Char stared up into his eyes and shook her head. “Where you can never find them…” Her eyes glazed-over and her breath vanished.
Gator tore the lab apart searching in vain for some way to bring her back. It can’t end like this! thought Gator. He rummaged through the contents of the medical cabinets and workstations finding only scientific notations and words he did not comprehend. His hunt led him to a small office at the back of the lab.
A corpse riddled with bullet wounds laid strewn across the linoleum floor. It appeared to be reaching for a silver briefcase placed near the leg of a desk. Upon closer inspection, Gator identified the corpse as the Warg. “We trusted you,” muttered Gator as he took hold of the briefcase. “What was it all for!? MONEY!? DRUGS!?” He slammed the case down on the Warg’s head repeatedly until pieces of skull were imbedded into the floor. When Gator finished he hurled the case out the window. Can’t take it with you, motherfucker.

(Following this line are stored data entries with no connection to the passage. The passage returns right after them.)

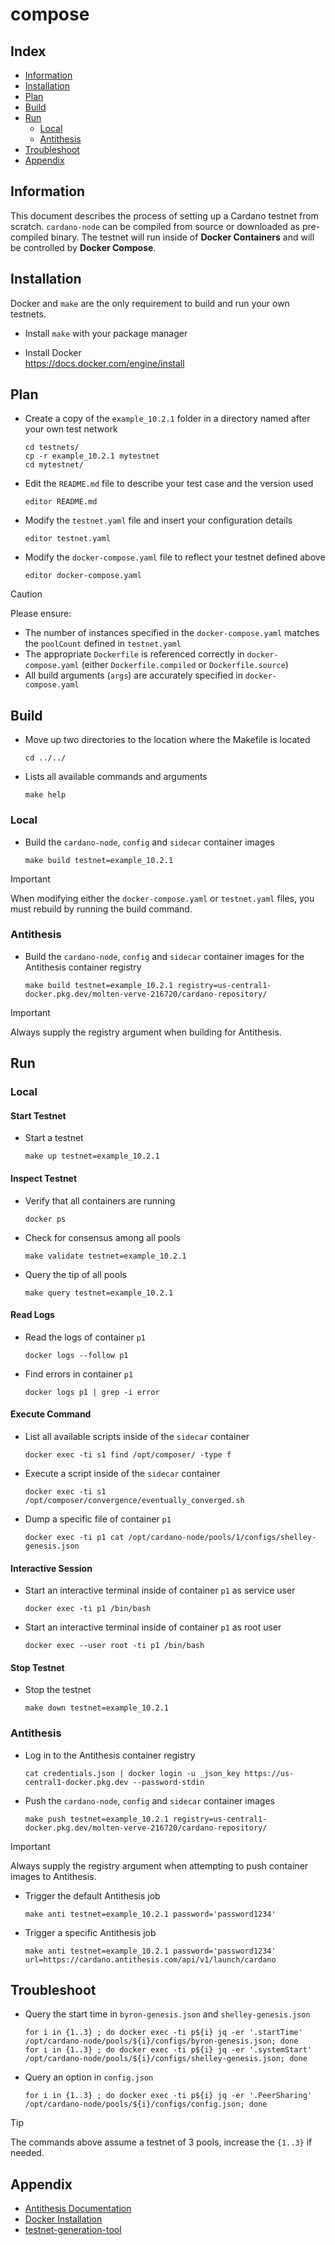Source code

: # compose

## Index

- [Information](#information)
- [Installation](#installation)
- [Plan](#plan)
- [Build](#build)
- [Run](#run)
  - [Local](#local)
  - [Antithesis](#antithesis)
- [Troubleshoot](#troubleshoot)
- [Appendix](#appendix)

## Information

This document describes the process of setting up a Cardano testnet from scratch. `cardano-node` can be compiled from source or downloaded as pre-compiled binary. The testnet will run inside of **Docker Containers** and will be controlled by **Docker Compose**.

## Installation

Docker and `make` are the only requirement to build and run your own testnets.

- Install `make` with your package manager

- Install Docker \
  https://docs.docker.com/engine/install

## Plan

- Create a copy of the `example_10.2.1` folder in a directory named after your own test network

  ```
  cd testnets/
  cp -r example_10.2.1 mytestnet
  cd mytestnet/
  ```

- Edit the `README.md` file to describe your test case and the version used

  ```
  editor README.md
  ```

- Modify the `testnet.yaml` file and insert your configuration details

  ```
  editor testnet.yaml
  ```

- Modify the `docker-compose.yaml` file to reflect your testnet defined above

  ```
  editor docker-compose.yaml
  ```

> [!CAUTION]
> Please ensure:
>   - The number of instances specified in the `docker-compose.yaml` matches the `poolCount` defined in `testnet.yaml`
>   - The appropriate `Dockerfile` is referenced correctly in `docker-compose.yaml` (either `Dockerfile.compiled` or `Dockerfile.source`)
>   - All build arguments (`args`) are accurately specified in `docker-compose.yaml`

## Build

- Move up two directories to the location where the Makefile is located

  ```
  cd ../../
  ```

- Lists all available commands and arguments

  ```
  make help
  ```

### Local

- Build the `cardano-node`, `config` and `sidecar` container images

  ```
  make build testnet=example_10.2.1
  ```

> [!IMPORTANT]
> When modifying either the `docker-compose.yaml` or `testnet.yaml` files, you must rebuild by running the build command.

### Antithesis

- Build the `cardano-node`, `config` and `sidecar` container images for the Antithesis container registry

  ```
  make build testnet=example_10.2.1 registry=us-central1-docker.pkg.dev/molten-verve-216720/cardano-repository/
  ```

> [!IMPORTANT]
> Always supply the registry argument when building for Antithesis.

## Run

### Local

#### Start Testnet

- Start a testnet

  ```
  make up testnet=example_10.2.1
  ```

#### Inspect Testnet

- Verify that all containers are running

  ```
  docker ps
  ```

- Check for consensus among all pools

  ```
  make validate testnet=example_10.2.1
  ```

- Query the tip of all pools

  ```
  make query testnet=example_10.2.1
  ```

#### Read Logs

- Read the logs of container `p1`

  ```
  docker logs --follow p1
  ```

- Find errors in container `p1`

  ```
  docker logs p1 | grep -i error
  ```

#### Execute Command

- List all available scripts inside of the `sidecar` container

  ```
  docker exec -ti s1 find /opt/composer/ -type f
  ```

- Execute a script inside of the `sidecar` container

  ```
  docker exec -ti s1 /opt/composer/convergence/eventually_converged.sh
  ```

- Dump a specific file of container `p1`

  ```
  docker exec -ti p1 cat /opt/cardano-node/pools/1/configs/shelley-genesis.json
  ```

#### Interactive Session

- Start an interactive terminal inside of container `p1` as service user

  ```
  docker exec -ti p1 /bin/bash
  ```

- Start an interactive terminal inside of container `p1` as root user

  ```
  docker exec --user root -ti p1 /bin/bash
  ```

#### Stop Testnet

- Stop the testnet

  ```
  make down testnet=example_10.2.1
  ```

### Antithesis

- Log in to the Antithesis container registry

  ```
  cat credentials.json | docker login -u _json_key https://us-central1-docker.pkg.dev --password-stdin
  ```

- Push the `cardano-node`, `config` and `sidecar` container images

  ```
  make push testnet=example_10.2.1 registry=us-central1-docker.pkg.dev/molten-verve-216720/cardano-repository/
  ```

> [!IMPORTANT]
> Always supply the registry argument when attempting to push container images to Antithesis.

- Trigger the default Antithesis job

  ```
  make anti testnet=example_10.2.1 password='password1234'
  ```

- Trigger a specific Antithesis job

  ```
  make anti testnet=example_10.2.1 password='password1234' url=https://cardano.antithesis.com/api/v1/launch/cardano
  ```

## Troubleshoot

- Query the start time in `byron-genesis.json` and `shelley-genesis.json`

  ```
  for i in {1..3} ; do docker exec -ti p${i} jq -er '.startTime' /opt/cardano-node/pools/${i}/configs/byron-genesis.json; done
  for i in {1..3} ; do docker exec -ti p${i} jq -er '.systemStart' /opt/cardano-node/pools/${i}/configs/shelley-genesis.json; done
  ```

- Query an option in `config.json`

  ```
  for i in {1..3} ; do docker exec -ti p${i} jq -er '.PeerSharing' /opt/cardano-node/pools/${i}/configs/config.json; done
  ```

> [!TIP]
> The commands above assume a testnet of 3 pools, increase the `{1..3}` if needed.

## Appendix

- [Antithesis Documentation](https://antithesis.com/docs/)
- [Docker Installation](https://docs.docker.com/engine/install)
- [testnet-generation-tool](https://github.com/cardano-foundation/testnet-generation-tool)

Gator stood near the window and turned to see Char one last time. She lay peacefully with her hands placed over her heart. The fire had spread to the walls of the lab, igniting the chemicals that soaked the floors and workstations.
You deserved better than this, thought Gator.
He leapt down into the snowbank below. The numbness returned with no way to navigate back to life. He trekked aimlessly through Leek Denaa, thinking about how he ruined everything.
“Gator!!” called Judith.
Gator realized he was back at the marketplace courtyard.
“Gator, what happened in there?”
Gator continued his walk.
“Did you hear me?” said Judith. “What happened!?”
Gator turned around and watched as the mansion incinerated in the distance. “They’re dead” said Gator. “Charlene, Jake, Danny…they’re all gone.”
Judith was silent for a moment. “I’m sorry, Gator. You’re sure…about Jake?”
“I cut out his jugular,” said Gator.
Judith closed her eyes and took a deep breath followed by a long exhale. “Howard Fettel is dead, too. I found his remains near the cathedral. Maybe if we bring what’s left to Allred…”
“No,” said Gator. “Allred wanted Fettel’s secrets. Those are gone forever.”
“What about your mom?”
“She’s all I have left,” said Gator. “I’ll answer for what happened here today. Go spend what time you have left with your son.”
Judith gazed about the ruins of Leek Denaa before checking her watch. “If we drive all night we can reach Fairbanks by dawn,” said Judith.
“I just…I just want to stay here a little longer,” said Gator. “Go on without me.”
“If you’re sure that’s what you want–.”
“It is,” interrupted Gator. “Goodbye, Judith.”
Gator never saw Judith again after Leek Denaa. He spent the days leading up to the full moon searching every inch of the crater without rest for Charlene’s children. When he found nothing, he returned to the mansion to pay his last respects. That morning he spotted a bright reflection emanating from a nearby forest. The silver briefcase jutted out of the snow. It’s lock had come unlatched, revealing its contents.
Maybe I have something for Allred after all, thought Gator.